Férias e volta ao Brasil
Eu tenho contrato até dezembro do ano que vem. Vontade de voltar dá, mas eu não vejo possibilidade. Tenho um projeto de encerrar a carreira, um plano financeiro, minhas coisas. Assumi alguns compromissos em cima do contrato que eu tenho, que é um pouco fora da realidade do Brasil para um zagueiro da minha idade e do meu nível. Então eu não vejo muita chance de voltar, não.
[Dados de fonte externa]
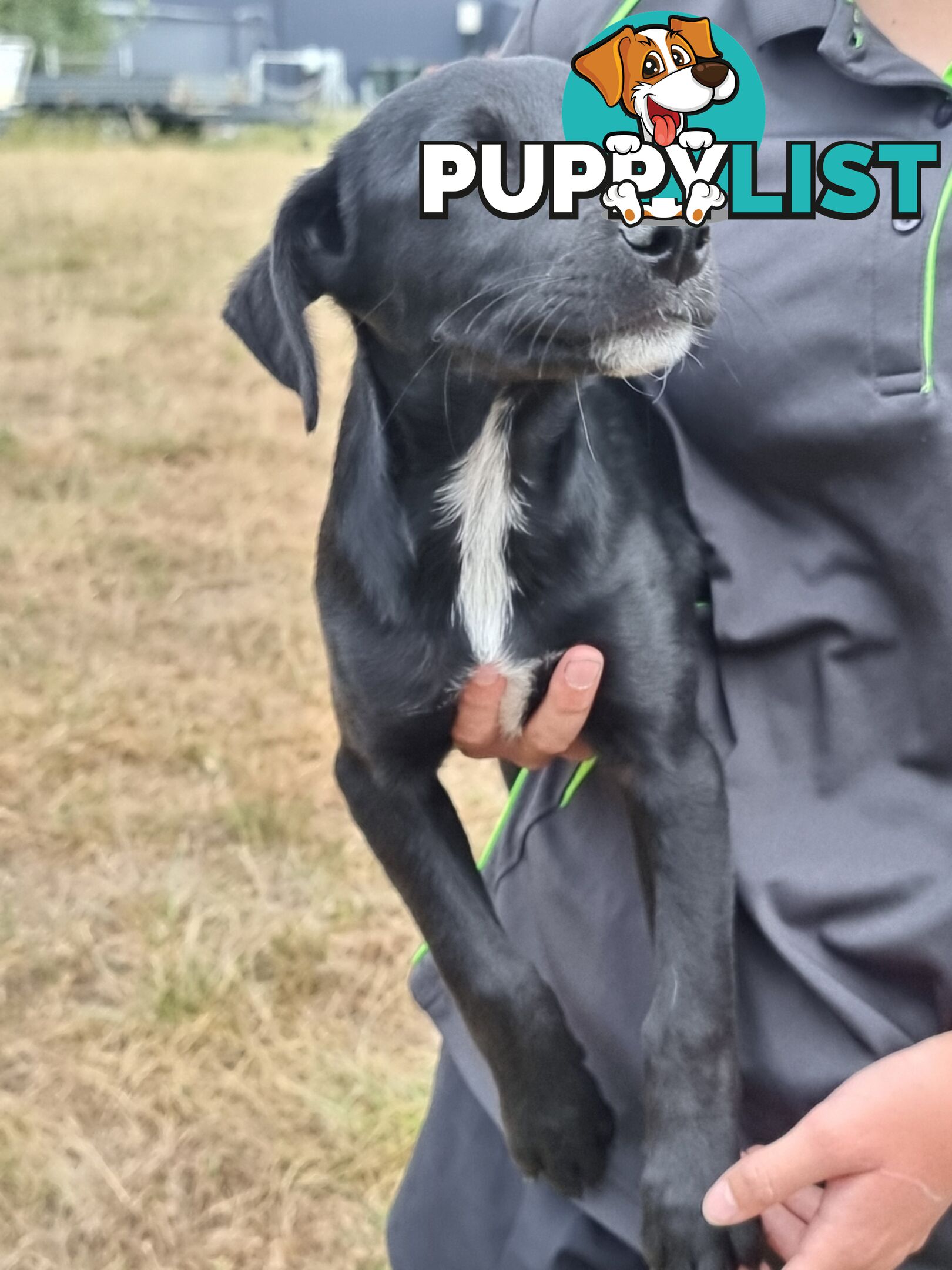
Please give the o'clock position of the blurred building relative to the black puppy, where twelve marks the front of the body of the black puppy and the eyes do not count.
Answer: The blurred building is roughly at 6 o'clock from the black puppy.

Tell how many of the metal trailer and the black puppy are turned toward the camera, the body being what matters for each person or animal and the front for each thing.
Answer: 1

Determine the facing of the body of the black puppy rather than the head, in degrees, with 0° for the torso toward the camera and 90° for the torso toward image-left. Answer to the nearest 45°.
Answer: approximately 0°

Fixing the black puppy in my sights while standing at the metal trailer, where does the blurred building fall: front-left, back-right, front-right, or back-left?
back-left

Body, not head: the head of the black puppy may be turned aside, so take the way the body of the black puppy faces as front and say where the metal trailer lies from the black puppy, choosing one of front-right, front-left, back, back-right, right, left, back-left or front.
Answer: back
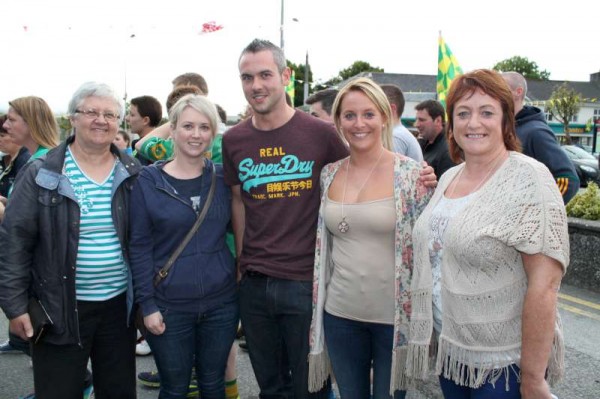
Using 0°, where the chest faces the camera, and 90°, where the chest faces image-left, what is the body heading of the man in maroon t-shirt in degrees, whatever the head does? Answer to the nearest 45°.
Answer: approximately 0°

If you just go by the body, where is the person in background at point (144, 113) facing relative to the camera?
to the viewer's left

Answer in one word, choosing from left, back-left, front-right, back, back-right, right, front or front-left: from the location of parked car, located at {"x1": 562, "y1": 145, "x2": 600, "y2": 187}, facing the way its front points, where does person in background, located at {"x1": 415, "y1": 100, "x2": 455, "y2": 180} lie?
front-right

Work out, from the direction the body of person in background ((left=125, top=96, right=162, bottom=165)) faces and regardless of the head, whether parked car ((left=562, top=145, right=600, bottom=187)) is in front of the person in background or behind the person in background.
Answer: behind

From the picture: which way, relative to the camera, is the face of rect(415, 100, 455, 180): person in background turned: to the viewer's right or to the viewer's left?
to the viewer's left

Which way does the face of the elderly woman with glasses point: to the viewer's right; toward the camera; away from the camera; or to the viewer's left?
toward the camera

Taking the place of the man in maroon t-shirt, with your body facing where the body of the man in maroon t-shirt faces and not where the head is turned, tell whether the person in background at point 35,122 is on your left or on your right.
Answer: on your right

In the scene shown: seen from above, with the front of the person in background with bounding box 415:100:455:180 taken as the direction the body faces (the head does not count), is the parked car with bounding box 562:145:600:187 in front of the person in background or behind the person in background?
behind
Carreira política pós-futebol
Eu nunca pensei em ser deputado na minha vida. Fui para Brasília em dezembro em uma audiência pública e quando estava falando me deu um branco. Foi a primeira vez na minha vida que deu um branco e eu não sabia o que falar. Eu saí de lá com uma vergonha e falei: “nunca mais piso nesse lugar”. Na minha cabeça, aquela audiência não funciona daquele jeito. Não dá para fazer lei daquele jeito. Talvez não tenham inventado um jeito melhor, mas aquele não funciona. Aí eu comecei a entender por que o país não vai para frente. Quem faz lei não entende muito bem do assunto que ele legisla, e quando você vai lá, se você não for um bom orador e não tiver um poder de persuasão grande, por mais que sua ideia esteja correta, ninguém te escuta. Então, vale muito mais a oratória do que a ideia. Aquilo me incomodou. Não vou falar que nunca vou ser, mas nunca pensei. Eu queria cuidar de esporte. Falei lá atrás sobre CBF ou COB. Sou apaixonado por esporte e acho que dá para fazer muita coisa no esporte enquanto ferramenta de transformação, condutor de educação. Nisso eu acredito. Para fazer isso, não adianta ser gerente de futebol ou diretor. Você precisa de um cargo em que possa tomar decisão.

Bom Senso e esporte na eleição
Não falaram nem um pouco de esporte, e para nós que vivemos de esporte chega a ser assustador. O tema foi pouco tocado. Da nossa parte, tínhamos compromisso da Dilma e do Executivo com a nossa proposta e a nossa bandeira, mas nos debates ninguém tocou no assunto. Eu cheguei a falar com o Ronaldo [aliado de Aécio Neves], mas não avançou. Eu reiterei que o movimento era apartidário e não tinha posição sobre nenhum candidato, e que a gente gostaria de lançar uma carta de compromisso com todos que estavam lá. Aí morreu o assunto, e a gente nunca mais falou sobre isso.